What would be your suggestion to the new government for rejuvenating the agriculture sector which employs a large chunk of the country’s population?
In India, as the economy is growing, the non-farm sector is booming. This provides a great opportunity for small holders to move out of the farming sector. Once they move out they can enjoy a high income and the farmers left behind can consolidate their operations through greater size of land holding. This we call the ‘Move out and Move up’ strategy. If farmers with small holdings get good opportunities in cities, they should move out and the government should facilitate that process. This transformation has happened in China. To do that, the government needs to ensure that such farmers have their rights over their land intact. Do not change ownership of land. Because after moving into cities, if the small holders want to return to agriculture they should be allowed their land as a social security net.
Indian conditions of farmers and size of landholding are diverse. How would the government approach this sensitive issue of shifting a chunk of population out of agriculture?
Both China and India have been growing at 8% annually in the last many years and even the current growth rate of around 5% is good. We will continue to see people moving out of villages to cities, to non-farm sectors, even overseas in a developing economy like India. The government needs to support those left behind in villages in managing bigger operations, so they can get enough income from the agriculture sector. The government should support these farmers in growing high value crops such as fruits and vegetables instead of rice and wheat.

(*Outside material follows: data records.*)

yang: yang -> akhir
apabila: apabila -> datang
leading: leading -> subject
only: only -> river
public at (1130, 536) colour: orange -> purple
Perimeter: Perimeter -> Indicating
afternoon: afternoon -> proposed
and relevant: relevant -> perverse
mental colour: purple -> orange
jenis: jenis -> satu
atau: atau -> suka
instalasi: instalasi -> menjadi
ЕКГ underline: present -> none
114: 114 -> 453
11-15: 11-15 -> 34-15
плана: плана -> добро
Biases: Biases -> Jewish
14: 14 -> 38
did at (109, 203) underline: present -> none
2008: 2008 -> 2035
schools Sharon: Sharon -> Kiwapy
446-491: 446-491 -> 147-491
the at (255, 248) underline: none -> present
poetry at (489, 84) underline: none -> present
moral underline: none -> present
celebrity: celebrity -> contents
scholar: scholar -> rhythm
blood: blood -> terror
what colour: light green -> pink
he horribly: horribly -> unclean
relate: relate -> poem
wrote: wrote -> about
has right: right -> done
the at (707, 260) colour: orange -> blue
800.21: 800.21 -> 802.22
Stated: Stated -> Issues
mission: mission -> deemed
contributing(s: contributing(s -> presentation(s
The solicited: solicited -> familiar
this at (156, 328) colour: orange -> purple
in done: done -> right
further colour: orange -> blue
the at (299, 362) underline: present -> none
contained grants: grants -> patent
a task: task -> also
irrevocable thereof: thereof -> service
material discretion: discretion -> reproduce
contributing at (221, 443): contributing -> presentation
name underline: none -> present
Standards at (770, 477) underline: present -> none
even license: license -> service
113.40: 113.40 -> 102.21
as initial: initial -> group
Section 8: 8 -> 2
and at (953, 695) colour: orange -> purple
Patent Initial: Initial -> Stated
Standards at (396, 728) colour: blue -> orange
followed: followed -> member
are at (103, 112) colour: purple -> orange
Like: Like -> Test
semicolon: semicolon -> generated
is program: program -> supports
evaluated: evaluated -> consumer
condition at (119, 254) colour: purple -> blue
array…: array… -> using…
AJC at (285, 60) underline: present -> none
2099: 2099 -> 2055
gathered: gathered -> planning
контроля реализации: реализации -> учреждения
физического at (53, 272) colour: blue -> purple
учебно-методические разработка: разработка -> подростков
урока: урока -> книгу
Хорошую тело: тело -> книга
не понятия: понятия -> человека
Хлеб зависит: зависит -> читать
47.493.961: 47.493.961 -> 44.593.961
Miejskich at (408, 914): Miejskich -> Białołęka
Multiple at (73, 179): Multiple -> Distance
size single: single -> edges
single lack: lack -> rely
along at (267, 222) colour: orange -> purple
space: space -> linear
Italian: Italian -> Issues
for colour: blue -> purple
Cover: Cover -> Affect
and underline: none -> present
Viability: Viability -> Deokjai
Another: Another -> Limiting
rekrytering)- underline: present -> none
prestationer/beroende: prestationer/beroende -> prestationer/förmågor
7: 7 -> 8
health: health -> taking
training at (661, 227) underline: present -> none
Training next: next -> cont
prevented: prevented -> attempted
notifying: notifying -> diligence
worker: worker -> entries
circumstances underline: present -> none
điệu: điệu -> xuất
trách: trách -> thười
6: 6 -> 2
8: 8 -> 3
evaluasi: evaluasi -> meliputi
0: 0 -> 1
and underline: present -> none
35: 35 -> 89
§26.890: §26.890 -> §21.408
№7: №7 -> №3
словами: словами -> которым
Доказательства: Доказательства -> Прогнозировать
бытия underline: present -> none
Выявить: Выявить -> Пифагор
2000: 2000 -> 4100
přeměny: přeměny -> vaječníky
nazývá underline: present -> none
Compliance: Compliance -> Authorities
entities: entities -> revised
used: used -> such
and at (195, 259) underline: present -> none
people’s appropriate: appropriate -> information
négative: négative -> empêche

Are you suggesting that India cut down its rice production as it has already emerged as the biggest exporter of rice in the world?
If India needs to focus on providing nutritional food to a large mass of people, it must change its policy of supporting farmers with minimum support price for growing only rice and wheat. This policy is biased in favour of cereals. Instead, the support price should be towards fruits, vegetables, dairy and animal products. This bias should be removed and inefficient subsidies should be phased out. Fertiliser, water and power subsidies should be removed so that money saved by reducing subsidies can be invested in better marketing infrastructure, value chain and logistics for ensuring better distribution and marketing of fruits, vegetables, dairy and meat products. The subsidies should be focused towards more nutritious food production. Nutritional food is the key now because a country like India has enough cereal production to support a large number of people.
Nutritional growth of a large population helps in economic growth. The current policy does not pay enough attention to the nutritional aspect; it only provides attention to raising foodgrain output. The focus is on producing more rice and wheat and exporting it while a large number of children have stunted growth and women are malnourished because of nutritional deficiency. Even FAO data indicates there is a large population that does not have access to adequate foodgrain. There is the issue of hidden hunger. Lack of micro-nutrients and vitamins is equally damaging to human growth. And a large population does not get enough nutrition. Another challenge India faces is overnutrition.
You have also said India loses a chunk of GDP growth to malnutrition.
Proper nutrition aid productivity and health. India is losing 2-3% of GDP on the hunger issue. Studies have shown that every rupee invested in addressing undernourishment will give R30 to the economy. Addressing malnourishment is a rights, moral and economic issue.